Cómo calcularlo en orden
Hazlo siempre en este orden, y no saltes pasos:
- Bruta: filtro inicial. Si está por debajo del 5 % en una compra apalancada, ya tienes que afinar mucho.
- Neta: resta los gastos recurrentes y la vacancia. Si baja del 2 %, el piso depende del precio de venta para ser rentable.
- Rentabilidad sobre el efectivo: si vas con hipoteca, esta dice si pones o sacas dinero cada año.

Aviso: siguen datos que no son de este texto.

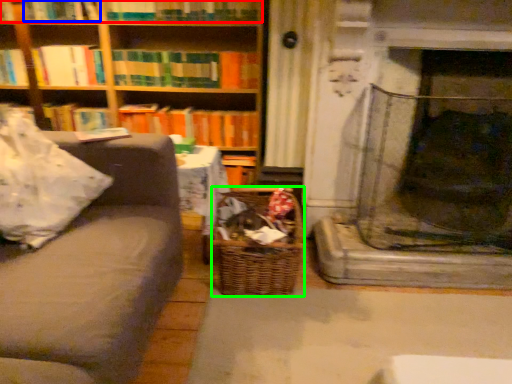
Question: Based on their relative distances, which object is farther from book (highlighted by a red box)? Choose from book (highlighted by a blue box) and basket (highlighted by a green box).

Choices:
 (A) book
 (B) basket

Answer: (B)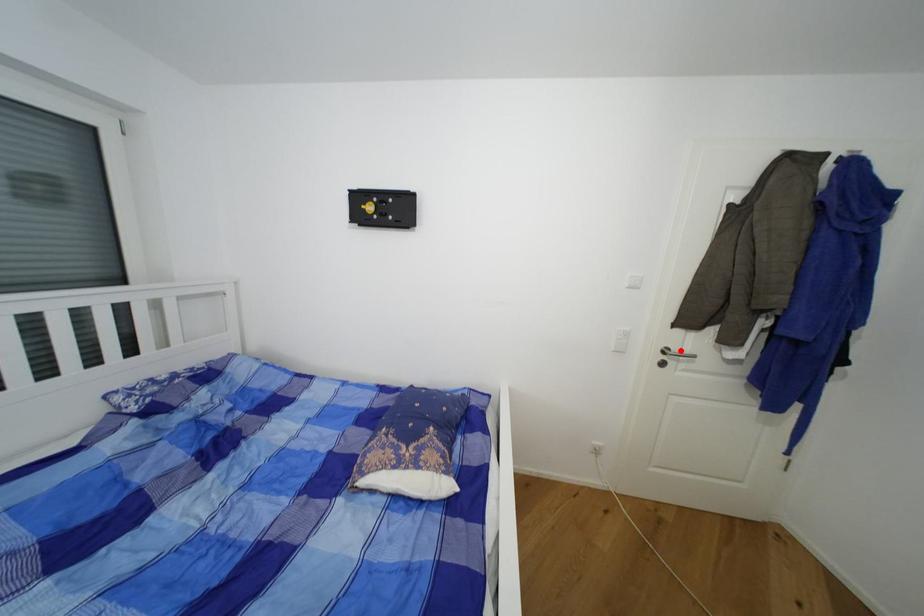
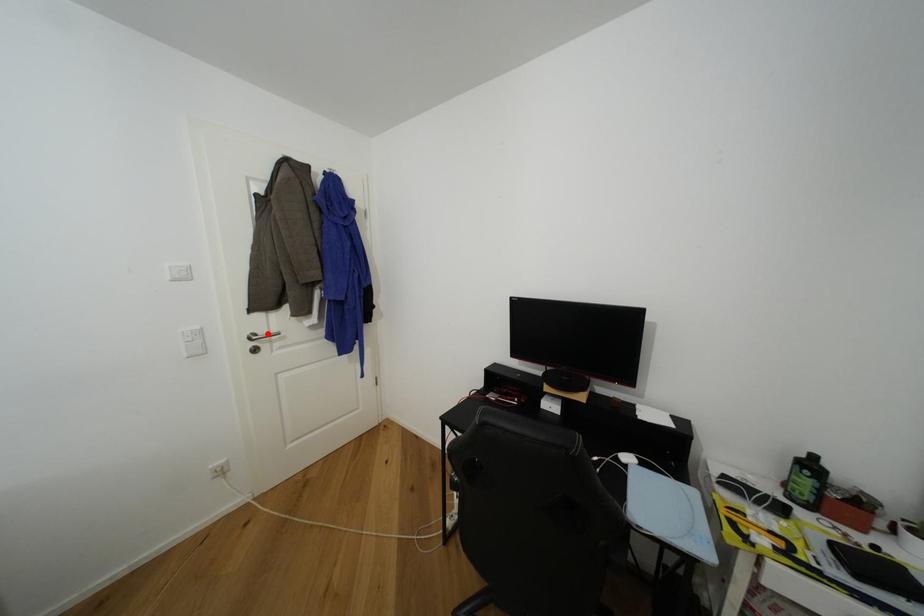
I am providing you with two images of the same scene from different viewpoints. A red point is marked on the first image and another point is marked on the second image. Does the point marked in image1 correspond to the same location as the one in image2?

Yes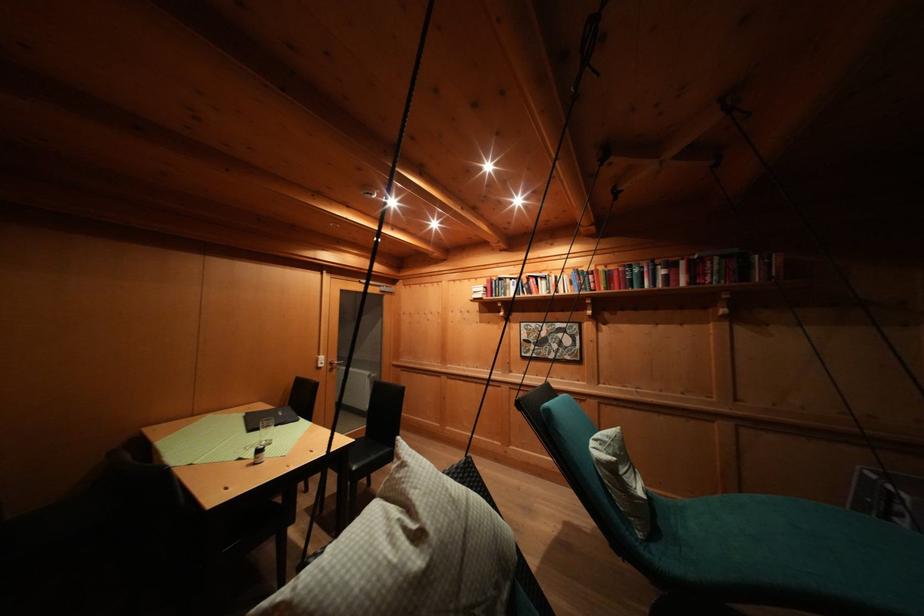
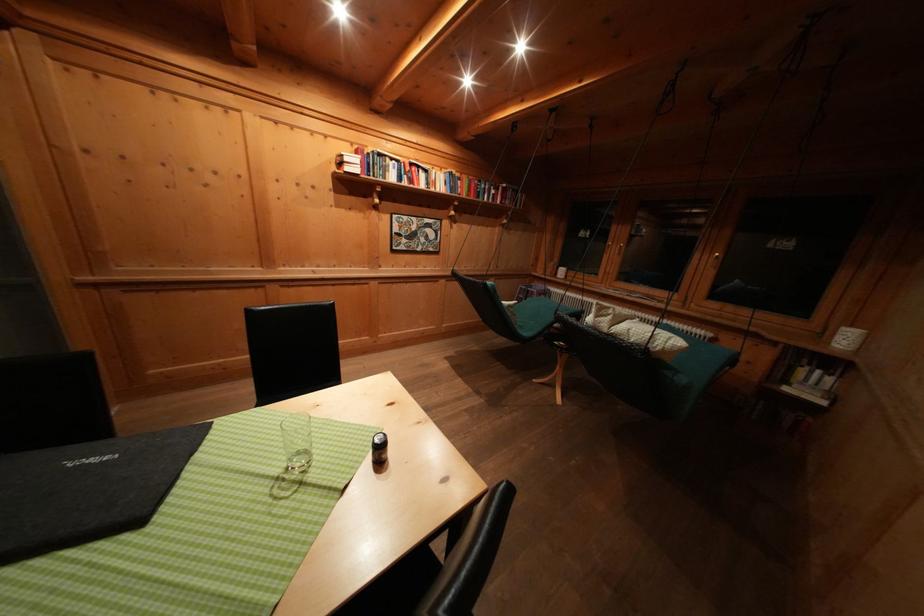
Where in the second image is the point corresponding to pixel 535 282 from the first image?

(418, 169)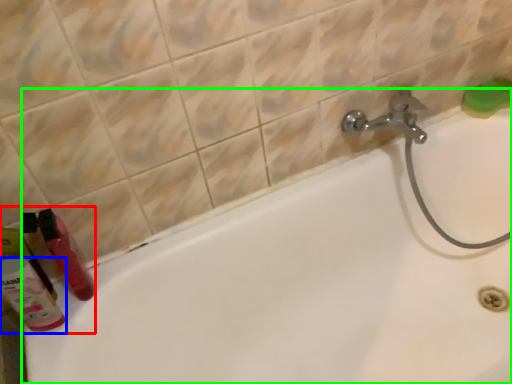
Question: Based on their relative distances, which object is farther from toiletry (highlighted by a red box)? Choose from cleaning product (highlighted by a blue box) and bathtub (highlighted by a green box).

Choices:
 (A) cleaning product
 (B) bathtub

Answer: (B)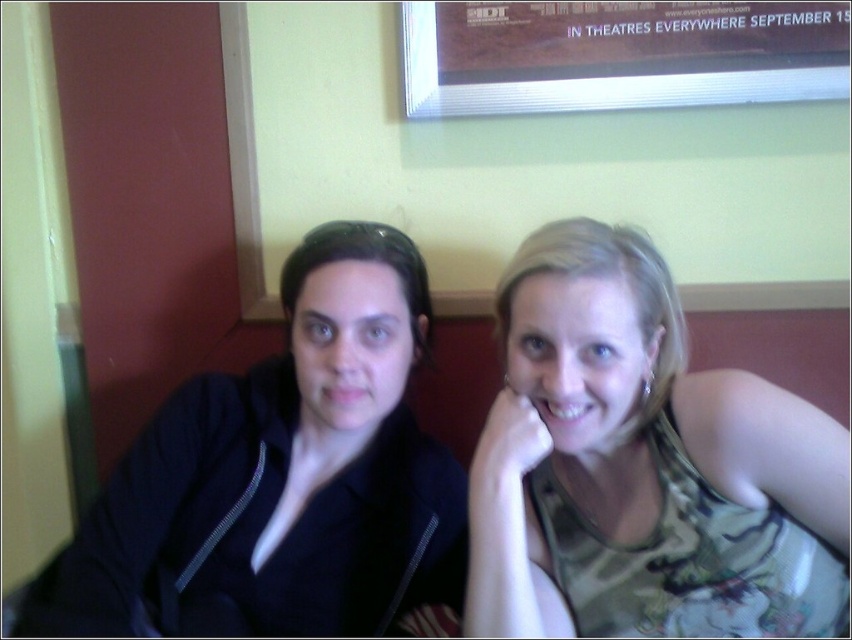
You are trying to locate the camouflage tank top at center in the image. What are the coordinates where it is positioned?

The camouflage tank top at center is located at coordinates point (642, 465).

You are a dental professional examining a patient. The patient has a matte black mouth at center and white glossy teeth at center. Based on the image, which object is wider?

The matte black mouth at center is wider than the white glossy teeth at center.

You are a photographer taking a portrait of the two people in the image. You want to ensure that both the camouflage tank top at center and the matte black mouth at center are clearly visible in the photo. Considering their sizes, which object should you focus on to ensure both are in focus?

The camouflage tank top at center is taller than the matte black mouth at center, so focusing on the camouflage tank top at center will help ensure both are in focus since it is larger and occupies more space in the frame.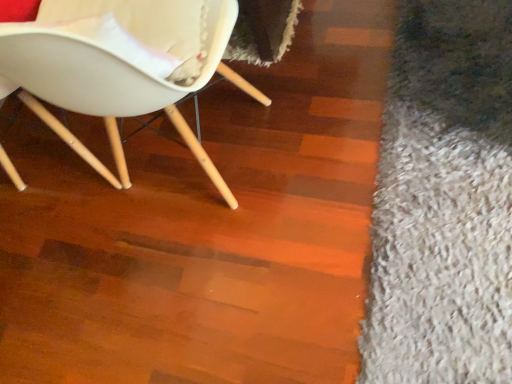
The image size is (512, 384). In order to click on free space to the left of white matte plastic chair at upper left in this screenshot , I will do `click(88, 262)`.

- Retorno de la inversión total: suma amortización y apreciación esperada para tener la foto completa. Te dice si el piso crea patrimonio aunque queme caja.
Calcula la tuya en un minuto
¿No te apetece abrir Excel? Mete los datos de tu inmueble en nuestra calculadora pública de rentabilidad y verás los cuatro ratios al instante, incluyendo la proyección a 10 años con hipoteca e IRPF. El enlace que se genera contiene tus números, así que puedes mandárselo a tu pareja, a tu gestor o guardarlo para más tarde.
En resumen
- Bruto es marketing, sirve solo para descartar.
- Neto es el rendimiento real de la operación sin hipoteca.
- Rentabilidad sobre el efectivo es tu liquidez con hipoteca.
- Retorno de la inversión total es la creación de patrimonio.
Una operación puede tener una rentabilidad sobre el efectivo negativa y un retorno de la inversión total muy alto: significa que ganas patrimonio pero estás financiando el piso de tu bolsillo cada mes. Otra puede tener una rentabilidad sobre el efectivo brutal pero un retorno de la inversión bajo: caja mensual cómoda, pero el piso no se revaloriza.
Saber cuál priorizas —caja, patrimonio o ambos— es lo que convierte “invertir en pisos” en una decisión informada en vez de un acto de fe.